Although she didn’t fully understand his animosity towards her, she could hardly fail to be aware that he wasn’t exactly her biggest fan.
Except in the sex department, she reminded herself ruefully. On that level, at least, she’d apparently scored points with him.
As he talked, she sensed a change in the couple and they looked at her with a mixture of anxiety, trepidation and a touch of—anger?
Gaining the distinct impression that her unannounced arrival was less than welcome, Grace suddenly felt awkward and touched Rafael’s arm. ‘Does it put them out, me visiting like this? Because if it does we can just turn straight round and go home.’
‘Home?’ The mockery in his voice reminded her that, however beautiful his rainforest lodge, she had no claim on it.
She was an outsider.
And she’d never felt more alienated from others than she did at that moment.
‘I mean to your lodge, of course,’ she murmured, correcting her mistake swiftly and wondering why every verbal exchange between them felt like negotiating a minefield.

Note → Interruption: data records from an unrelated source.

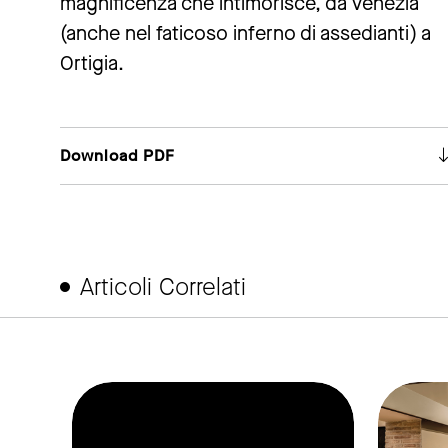
magnificenza che intimorisce, da Venezia
(anche nel faticoso inferno di assedianti) a
Ortigia.
Download PDF
Articoli Correlati
ink to page
link to page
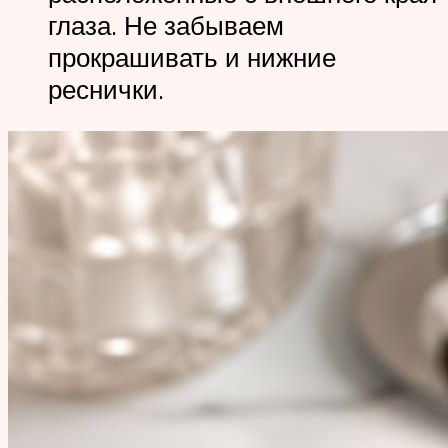
глаза. Не забываем
прокрашивать и нижние
реснички.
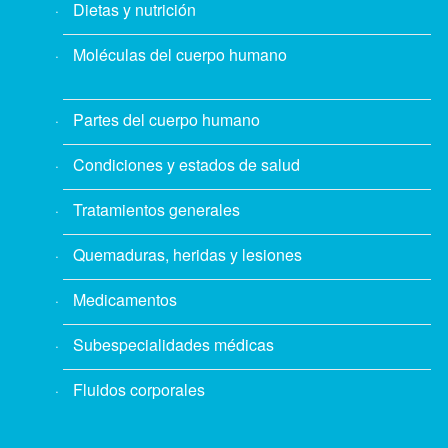
Dietas y nutrición
Moléculas del cuerpo humano
Partes del cuerpo humano
Condiciones y estados de salud
Tratamientos generales
Quemaduras, heridas y lesiones
Medicamentos
Subespecialidades médicas
Fluidos corporales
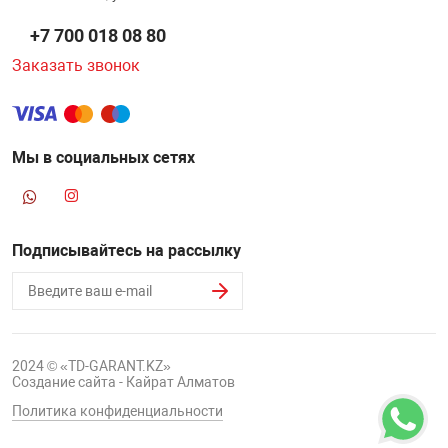
+7 700 018 08 80
Заказать звонок
Мы в социальных сетях
Подписывайтесь на рассылку
2024 © «TD-GARANT.KZ»
Создание сайта - Кайрат Алматов
Политика конфиденциальности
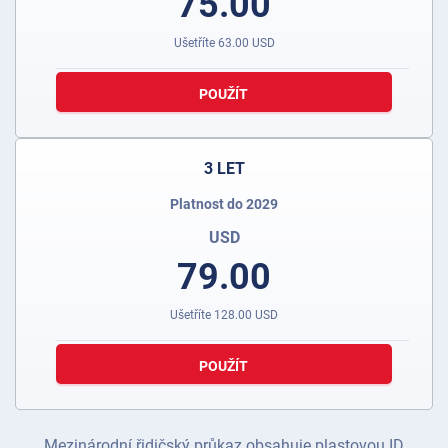
75.00
Ušetříte
63.00
USD
POUŽÍT
3 LET
Platnost do 2029
USD
79.00
Ušetříte
128.00
USD
POUŽÍT
Mezinárodní řidičský průkaz obsahuje plastovou ID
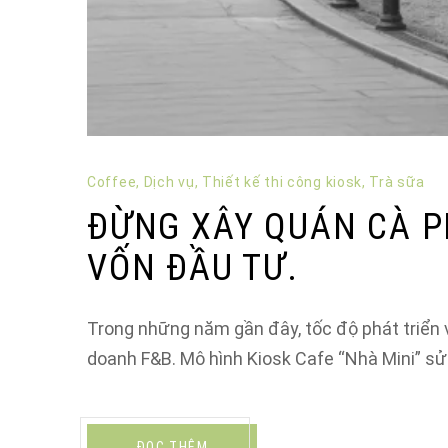
Coffee
,
Dịch vụ
,
Thiết kế thi công kiosk
,
Trà sữa
ĐỪNG XÂY QUÁN CÀ PH
VỐN ĐẦU TƯ.
Trong những năm gần đây, tốc độ phát triển 
doanh F&B. Mô hình Kiosk Cafe “Nhà Mini” 
ĐỌC THÊM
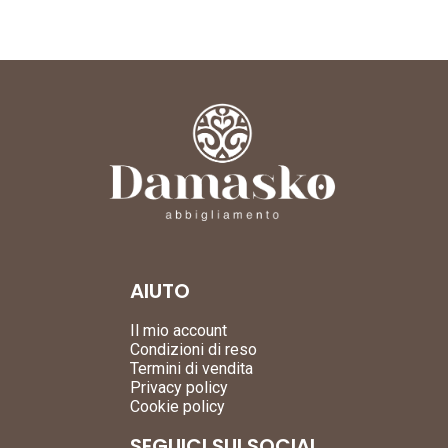
AIUTO
Il mio account
Condizioni di reso
Termini di vendita
Privacy policy
Cookie policy
SEGUICI SUI SOCIAL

He studied her for a moment, his gaze direct and unsympathetic.
‘Your vi
sit doesn’t put them out. But naturally it’s distressing for them. And worrying.’
‘Why would it be distressing? Do they know that my business is in trouble?’
But Rafael ignored her question and instead switched back to Portuguese to continue his conversation with the couple. And although she couldn’t understand what he was saying, he appeared to be reassuring them about something. His reassurance appeared to have an effect because the woman reached for his hand and gave him a grateful look.
Mesmerised by the unexpected softening she saw in his dark eyes, Grace watched as his strong male fingers closed over the work-roughened hand of the old lady. Although hers wasn’t the hand being squeezed, she knew instinctively that there would be pressure from those long, strong fingers and she took comfort from that surprising fact.
So he wasn’t entirely incapable of emotional connection, then. Not entirely incapable of showing feeling. Not love, maybe, but something.
And not for some Hollywood ‘A’ list actress but for an old lady who lived in the forest. Someone whose means were quite obviously entirely different from his own.
And then he released the old lady’s hand and switched back to English with an ease and fluency that Grace could only envy. Pushing aside the sense of inferiority that other people’s effortless competence always induced in her, she stepped forward with a smile as he introduced them.
‘Carlos and Filomena,’ he said quietly. ‘They farm the land along with their extended family and a few workers who come in from the nearest town.’
Grace glanced towards the children playing with the water barrel. ‘Those are their children?’
‘Grandchildren. Their children are out on the farm working.’
‘A real family business, then.’ Grace sensed a sudden stiffness in the couple and then Filomena stepped forward and said something in Portuguese.